Но все равно и дедушка, и Иван Порфирьевич посмотрели на меня подозрительно.

– Вы, пожалуйста, подробнее расскажите, – предложил товарищ прокурора смущенному проводнику.

– Вчера, уж за полночь, пошел я в ваш вагон по делу. Как вошел в этот коридор, вижу, проход занавешен. Я вспомнил, как мне говорили, что тут гадание затевается, и просили не мешать. Хотел уж развернуться, да и дело-то у меня пустяковое было. Но любопытство пробрало. Выглянул я в салон через щелку, там тьма кромешная, но что-то белеет и ко мне движется. А как чуть ближе подошло… Батюшки-светы! Старуха в белом саване, сама седая, в руках цветы, а лицом бела!

Несколько раз перекрестившись, проводник нашел силы продолжить рассказ.

– Идет, стало быть, прямо на меня, а у меня и дух перехватило, и ноги обездвижели. Еще бы шаг сделала – упал бы замертво. Но старуха та этак легко, невесомо этак развернулась и пошла обратно. Мне полегчало, способность обрел видеть не только старуху, но и что помимо нее происходит. Вижу, что в глубине салона свечка тлеет на столе, а за столом пассажирка из первого купе. Тоже как я – ни жива ни мертва. А привидение проплыло почти до выхода, встало на месте и что-то пассажирке говорить начало. Слов я не разобрал, но разговор страшный был. Тихо так подвывало и присвистывало, но от того, что тихо, еще жутче становилось. А после еще одна странность: по ту сторону также покрывало висело, так привидение его откинуло, но свет все равно не проник!

– Так, может, не было там света?

– Как же не было, когда мгновением каким спустя свет уже стал виден через щелку?

– А что пассажирка?

– Софья Яковлевна. Ну, я как пришел чуток в себя, сразу к ней. А она спокойно так говорит, вы, дескать, не беспокойтесь, все правильно, это моя прабабка ко мне приходила совет жизненный и указания дать.

– Ну так ей виднее. Раз это не призрак убитого…

– Да не должно быть, раз старуха-то!

– Значит, это результат гаданий. Вы лампадку под иконой запалите, и все пройдет.

Икона Божьей Матери висела в центре салона, и лампада под ней не горела.

– Ох ты, со всеми этими происшествиями масло забыл подлить.

– Я так полагаю, что ни про печать, ни про привидение никому говорить не нужно. Про печать, само собой, полиции надо будет рассказать, такой факт никак нельзя скрывать. А вот про привидение я бы смолчал и перед полицией. Не дай бог, дойдет до вашего начальства, сочтут вас человеком мнительным… То, се…

– Да я никому и не собирался говорить. Уж будьте в этом уверены!

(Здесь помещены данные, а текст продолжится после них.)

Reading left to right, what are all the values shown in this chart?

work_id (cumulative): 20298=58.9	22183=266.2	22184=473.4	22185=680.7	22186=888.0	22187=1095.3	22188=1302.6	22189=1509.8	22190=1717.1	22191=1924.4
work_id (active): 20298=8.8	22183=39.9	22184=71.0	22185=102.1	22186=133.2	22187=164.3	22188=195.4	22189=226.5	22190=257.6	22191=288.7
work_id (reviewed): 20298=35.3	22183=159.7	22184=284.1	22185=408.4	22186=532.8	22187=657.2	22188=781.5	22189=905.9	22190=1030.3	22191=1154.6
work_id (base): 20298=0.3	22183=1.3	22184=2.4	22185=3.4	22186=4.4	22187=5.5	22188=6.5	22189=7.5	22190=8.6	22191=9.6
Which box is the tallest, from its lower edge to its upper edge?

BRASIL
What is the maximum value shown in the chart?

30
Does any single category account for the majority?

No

Не знаю, сдержал ли он слово, но так или иначе слухи про привидение все же распространились.

16

Мы вернулись в купе, попросили принести нам горячего чая взамен остывшего и сели завтракать. Какое-то время дедушка и Иван Порфирьевич лишь поглядывали на меня с подозрением, но я молчала, и им вскоре пришлось потребовать от меня отчета.

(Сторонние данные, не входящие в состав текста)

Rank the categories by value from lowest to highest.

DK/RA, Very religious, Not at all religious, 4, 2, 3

– Даша, если ты полагаешь, что твои вчерашние бесконечные шушуканья с Машей остались незамеченными…

– Сознаюсь! И каюсь, – сказала я без тени раскаяния. – Это мы были привидением.

– Вы с подробностями кайтесь, – пряча улыбку, потребовал товарищ прокурора тем тоном, каким он обращался к преступникам в суде.

Пришлось рассказать подробности.

– Так вот куда мой платок пропал! – сказал дедушка. – Представляете, Иван Порфирьевич, эта проказа мой платок прихватила. Верни!